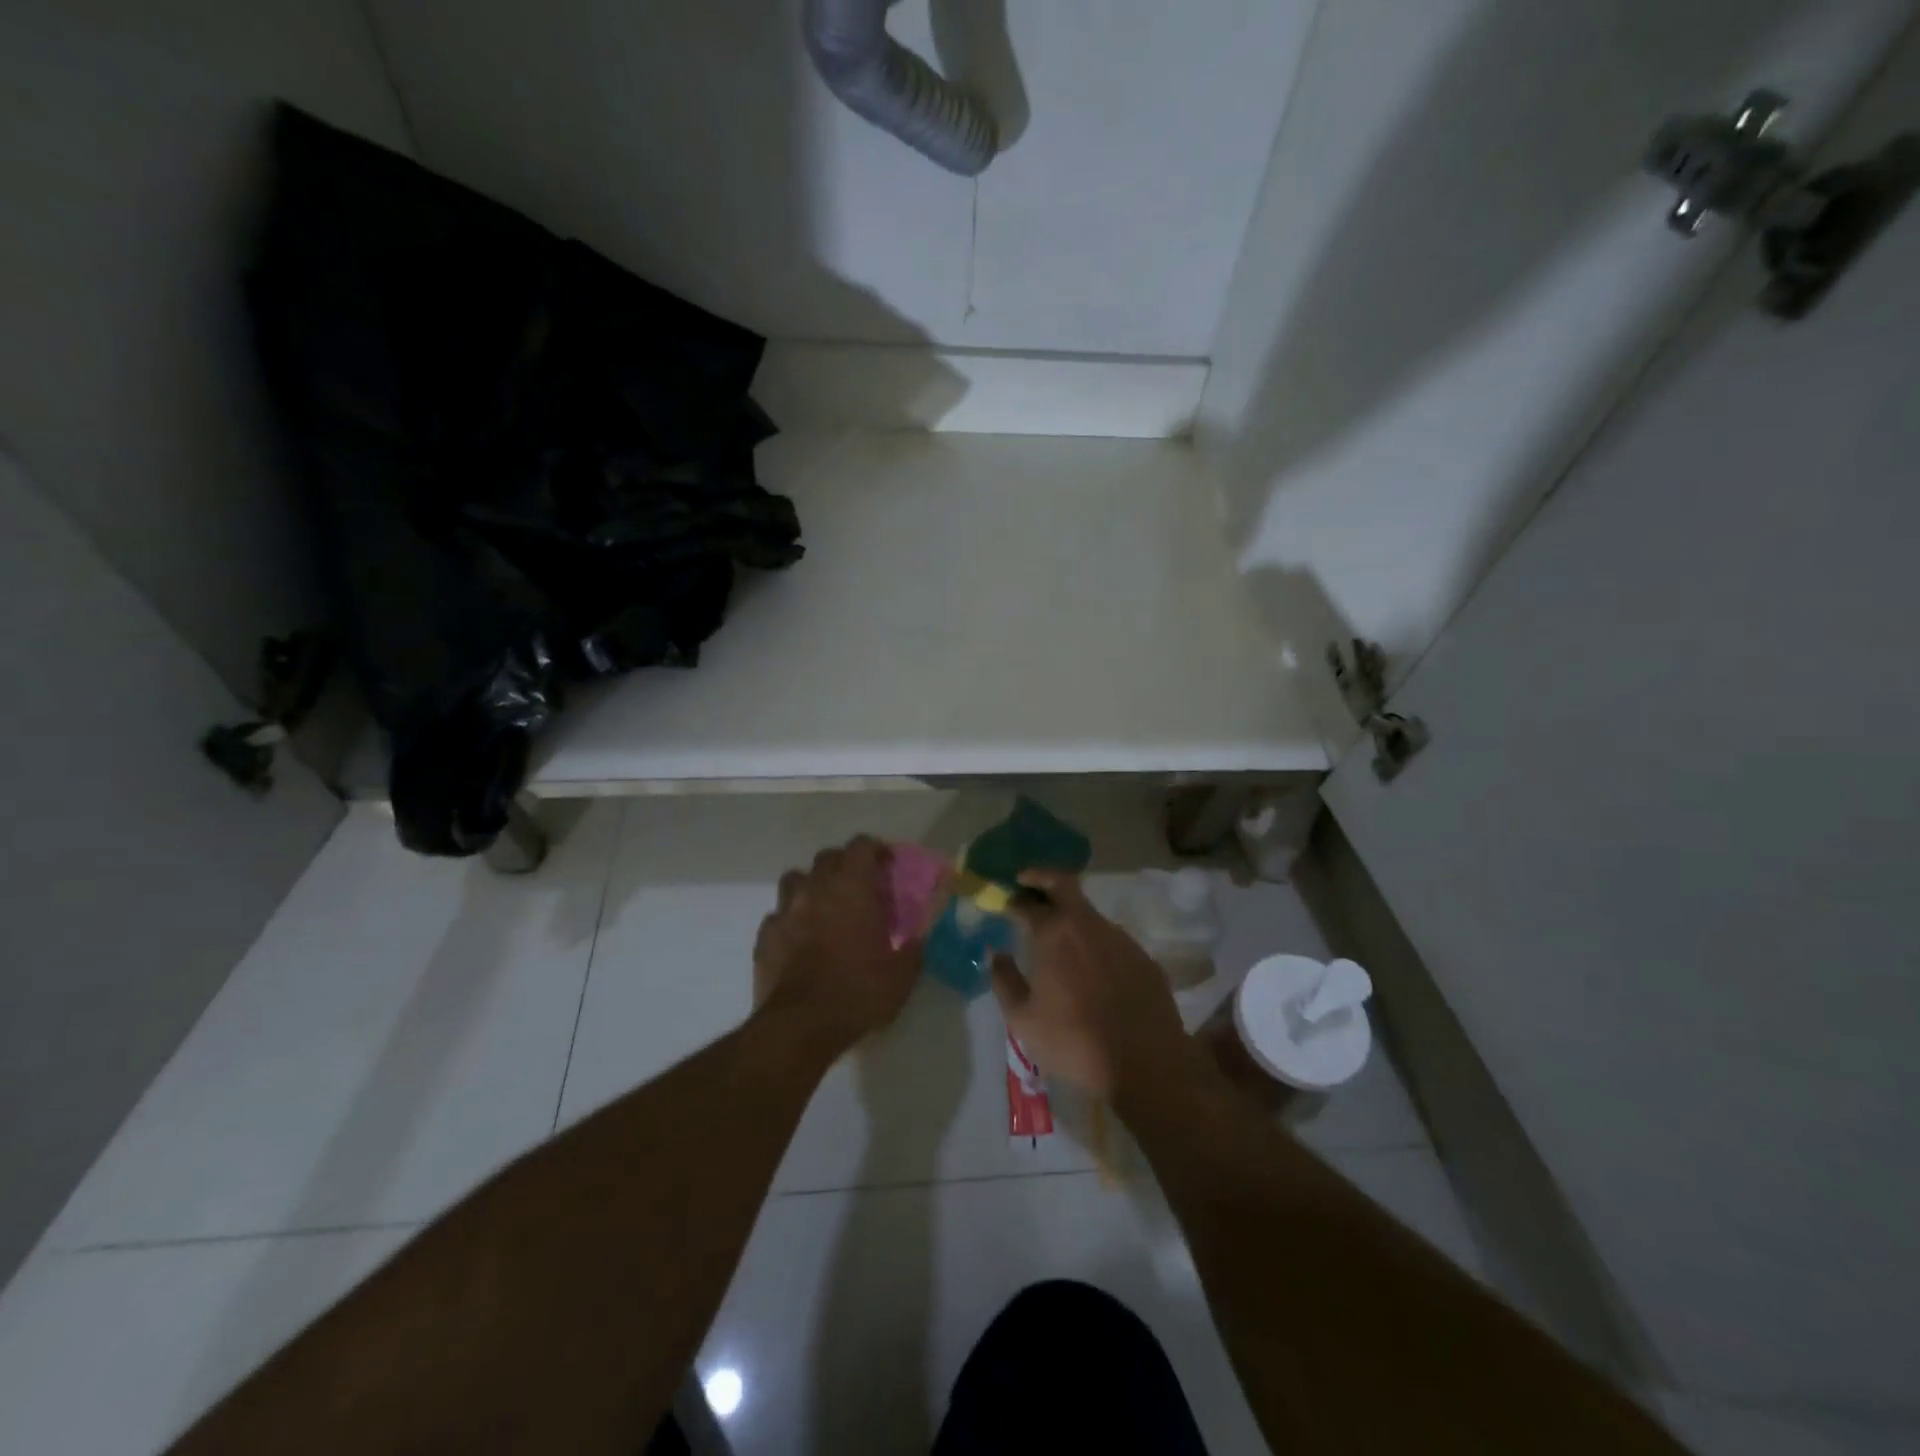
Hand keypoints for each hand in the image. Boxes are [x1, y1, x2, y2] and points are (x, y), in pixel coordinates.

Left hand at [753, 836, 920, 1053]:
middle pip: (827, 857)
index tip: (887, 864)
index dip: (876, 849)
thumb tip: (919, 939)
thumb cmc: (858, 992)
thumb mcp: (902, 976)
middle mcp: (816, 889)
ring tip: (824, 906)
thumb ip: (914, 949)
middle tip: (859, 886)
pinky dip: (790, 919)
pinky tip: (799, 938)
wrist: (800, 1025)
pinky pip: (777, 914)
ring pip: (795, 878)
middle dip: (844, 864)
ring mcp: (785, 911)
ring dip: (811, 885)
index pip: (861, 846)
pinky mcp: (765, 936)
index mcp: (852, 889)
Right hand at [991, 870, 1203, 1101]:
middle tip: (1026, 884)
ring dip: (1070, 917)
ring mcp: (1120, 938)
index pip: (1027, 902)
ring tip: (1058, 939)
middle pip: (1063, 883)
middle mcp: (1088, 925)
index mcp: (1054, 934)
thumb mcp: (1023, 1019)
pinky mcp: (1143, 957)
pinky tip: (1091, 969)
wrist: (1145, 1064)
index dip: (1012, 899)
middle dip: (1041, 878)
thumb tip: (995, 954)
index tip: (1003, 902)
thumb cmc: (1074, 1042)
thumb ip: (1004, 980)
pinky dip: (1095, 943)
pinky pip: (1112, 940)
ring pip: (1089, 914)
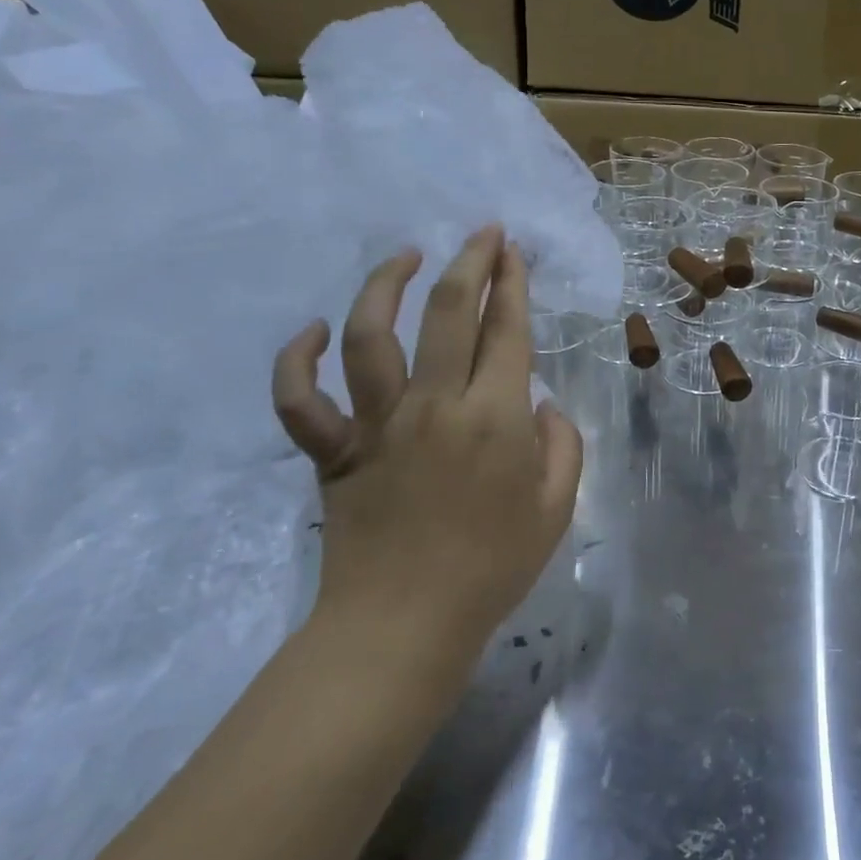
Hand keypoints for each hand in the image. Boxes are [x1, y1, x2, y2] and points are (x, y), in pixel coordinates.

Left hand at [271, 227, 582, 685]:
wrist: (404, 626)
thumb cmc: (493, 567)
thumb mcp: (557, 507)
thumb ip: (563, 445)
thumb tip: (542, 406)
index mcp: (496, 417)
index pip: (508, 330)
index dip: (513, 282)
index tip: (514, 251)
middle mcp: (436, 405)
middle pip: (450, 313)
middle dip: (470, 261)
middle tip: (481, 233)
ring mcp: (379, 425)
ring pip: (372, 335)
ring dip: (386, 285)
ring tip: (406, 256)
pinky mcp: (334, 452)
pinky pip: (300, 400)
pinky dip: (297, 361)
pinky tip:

- WORK TASK -
Filter the records above and copy every line that contains the word "hand".

- ANSWER AREA -
Hand keypoints for each hand in the image. Boxes are [x1, y1, x2, y2] and points are (x, y), in pixel coordinates.
Left hand at [753, 836, 920, 1053]:
Right hand at [991, 870, 1203, 1101]:
Hand keypoints for each hand in the image. Boxes are [x1, y1, x2, y2] and points are (x, y), in pixel coordinates.
Left hand at [271, 227, 582, 685]:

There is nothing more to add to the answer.